What you have to do: Reproduce each of the lines below word for word, and leave the pictures out of your answer.

Data extract:
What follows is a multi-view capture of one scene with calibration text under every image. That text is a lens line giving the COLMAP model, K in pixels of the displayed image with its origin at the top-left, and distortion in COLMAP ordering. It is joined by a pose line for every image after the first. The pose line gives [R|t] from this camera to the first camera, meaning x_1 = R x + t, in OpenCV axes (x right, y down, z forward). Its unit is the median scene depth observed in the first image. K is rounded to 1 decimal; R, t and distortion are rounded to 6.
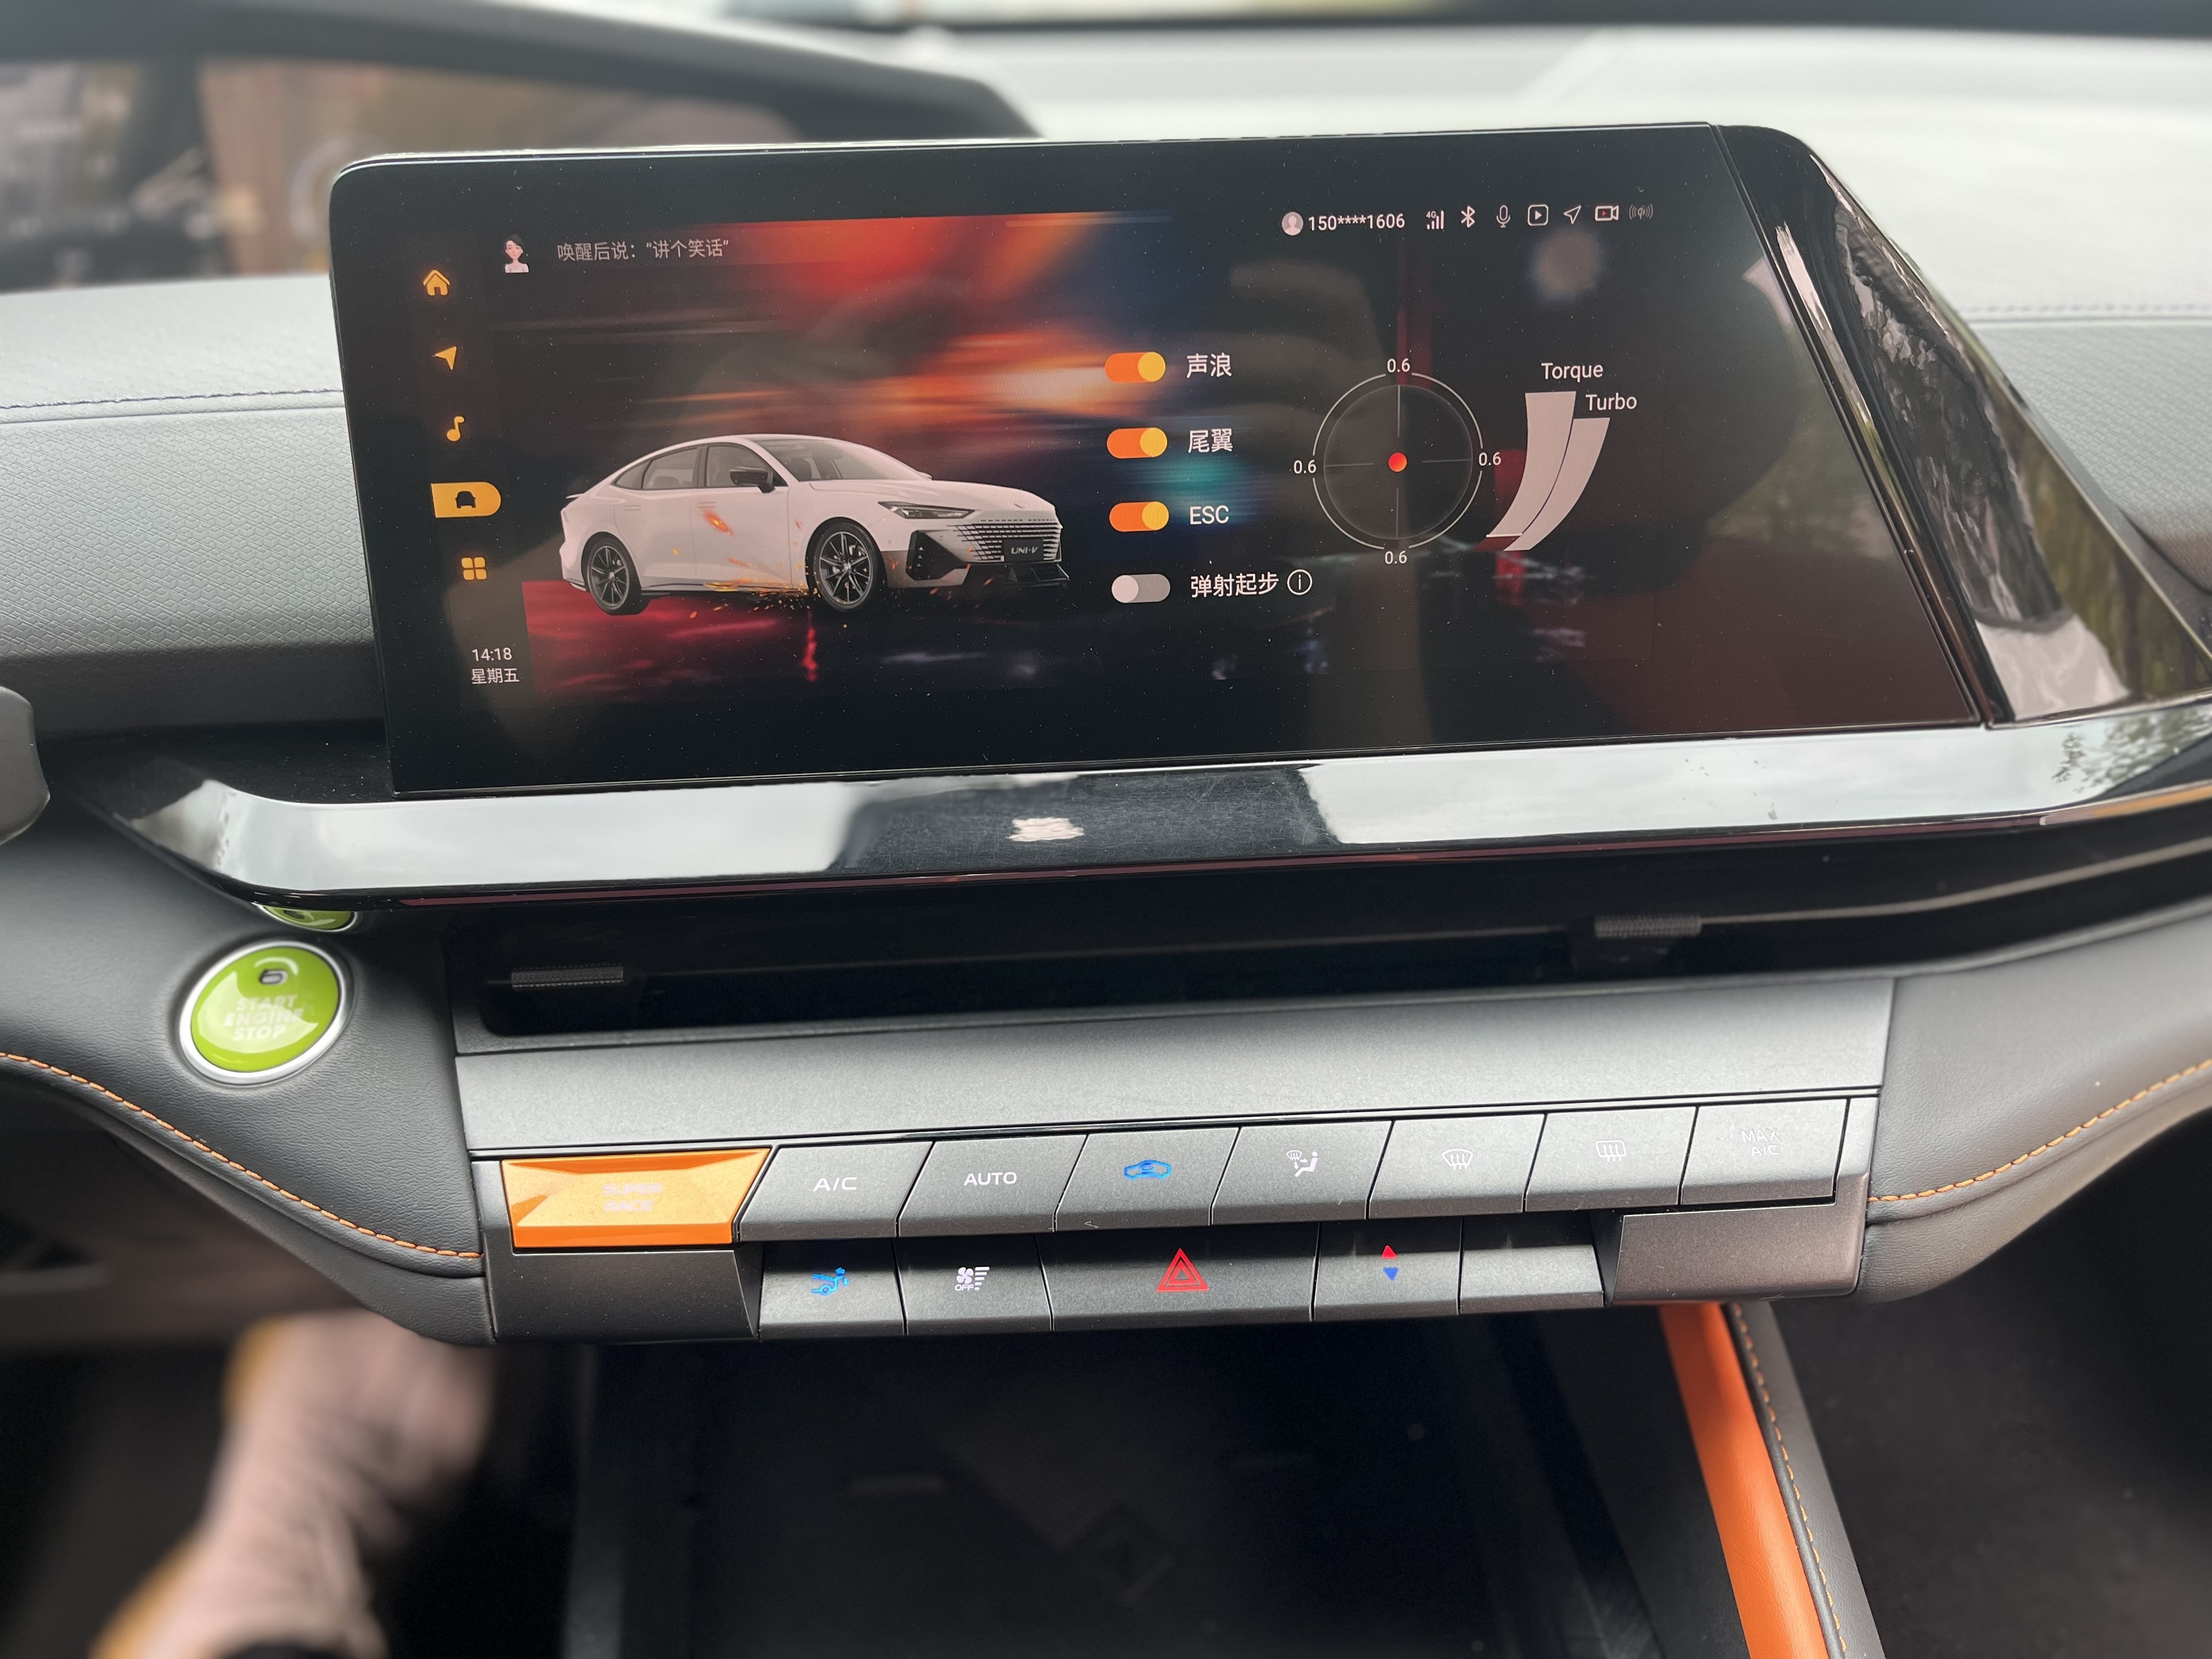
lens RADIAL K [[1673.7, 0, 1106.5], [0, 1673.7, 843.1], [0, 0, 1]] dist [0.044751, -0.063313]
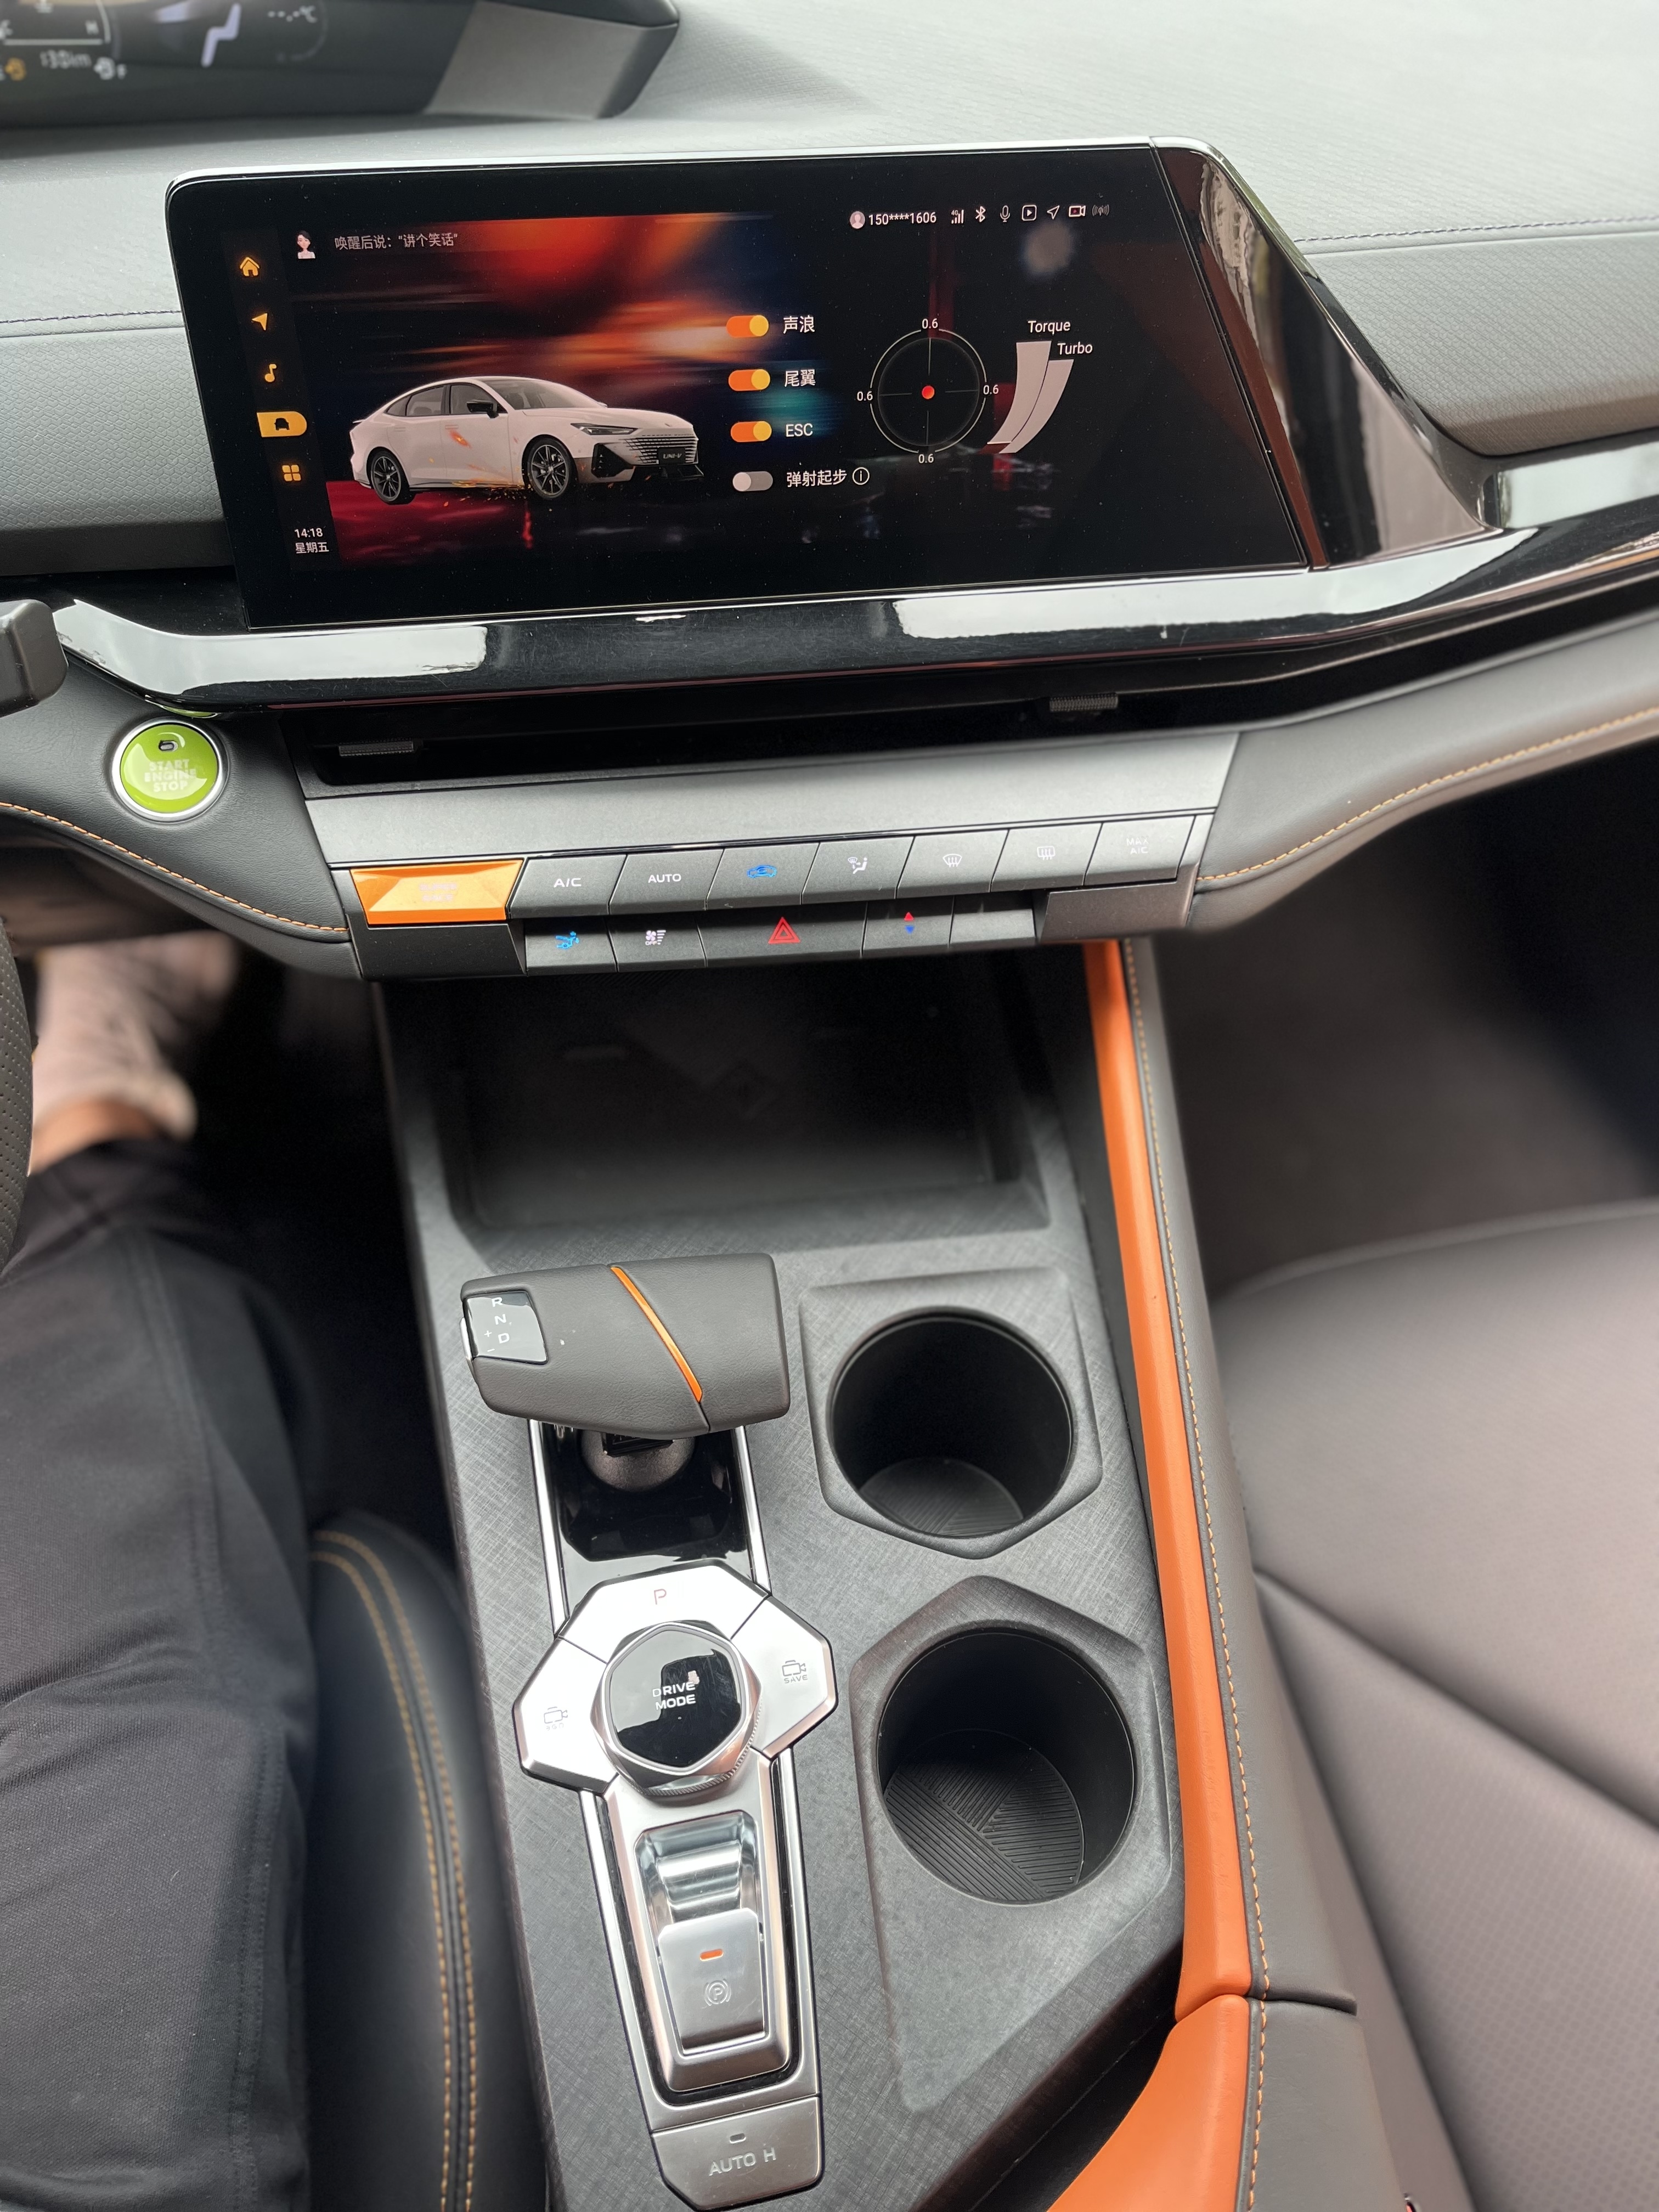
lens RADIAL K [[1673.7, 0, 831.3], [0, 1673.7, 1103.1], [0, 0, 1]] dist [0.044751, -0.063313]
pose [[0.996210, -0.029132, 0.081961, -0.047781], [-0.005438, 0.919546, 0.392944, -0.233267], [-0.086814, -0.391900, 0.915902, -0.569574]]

Exercise solution:
What follows is a multi-view capture of one scene with calibration text under every image. That text is a lens line giving the COLMAP model, K in pixels of the displayed image with its origin at the top-left, and distortion in COLMAP ordering. It is joined by a pose line for every image after the first. The pose line gives [R|t] from this camera to the first camera, meaning x_1 = R x + t, in OpenCV axes (x right, y down, z forward). Its unit is the median scene depth observed in the first image. K is rounded to 1 decimal; R, t and distortion are rounded to 6.
lens RADIAL K [[1673.7, 0, 1106.5], [0, 1673.7, 843.1], [0, 0, 1]] dist [0.044751, -0.063313]
lens RADIAL K [[1673.7, 0, 831.3], [0, 1673.7, 1103.1], [0, 0, 1]] dist [0.044751, -0.063313]
pose [[0.996210, -0.029132, 0.081961, -0.047781], [-0.005438, 0.919546, 0.392944, -0.233267], [-0.086814, -0.391900, 0.915902, -0.569574]]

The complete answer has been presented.